The Use and Abuse of History   /   Summer 2022   /    Essays

Less

What does life look like, seen through the lens of less?

Philip Weinstein

Homme écrivant, étude pour Paludes (detail), c.1920, by Roger de la Fresnaye (1885–1925); photograph © Christie’s Images/Bridgeman Images.

Less has become an unavoidable horizon in the time of COVID. Whatever our age, the plague we have been suffering from carries the ambient threat of either less life (sudden onset of illness, with who knows what consequences) or no life: our life not just upended, but ended. This general picture comes to resemble, oddly, the “down-sized” one that retirees have learned to live with, a life marked by less.

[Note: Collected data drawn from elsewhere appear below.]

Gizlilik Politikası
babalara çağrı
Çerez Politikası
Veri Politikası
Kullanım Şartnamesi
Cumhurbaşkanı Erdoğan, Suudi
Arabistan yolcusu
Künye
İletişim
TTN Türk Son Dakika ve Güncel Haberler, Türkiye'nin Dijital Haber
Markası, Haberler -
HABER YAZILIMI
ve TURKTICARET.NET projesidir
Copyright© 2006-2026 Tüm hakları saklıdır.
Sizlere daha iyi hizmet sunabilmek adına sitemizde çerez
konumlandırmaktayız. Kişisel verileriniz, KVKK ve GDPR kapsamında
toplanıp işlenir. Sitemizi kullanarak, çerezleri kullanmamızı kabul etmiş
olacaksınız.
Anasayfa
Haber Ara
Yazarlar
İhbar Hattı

Curiously, too, this condition provides an ironic perspective on the foundational premise of the American Dream: the expectation of more and better.

More than 400 years ago, the Puritans came to these shores wanting more room and better conditions to thrive in than their homeland permitted. For two and a half centuries, the siren call of Jefferson’s Declaration of Independence—life, liberty, and the pursuit of happiness—exerted an irresistible appeal. And even though there is now a growing fear that the dream may be playing out, the American expectation of more and better to come, assumed as virtually a birthright, feels too deep to relinquish.

Against the grain of such assumptions, what does life look like, seen through the lens of less? And who better to serve as guides in this exploration than us, the elderly? After all, we’ve been mapping this cramped terrain for some time now.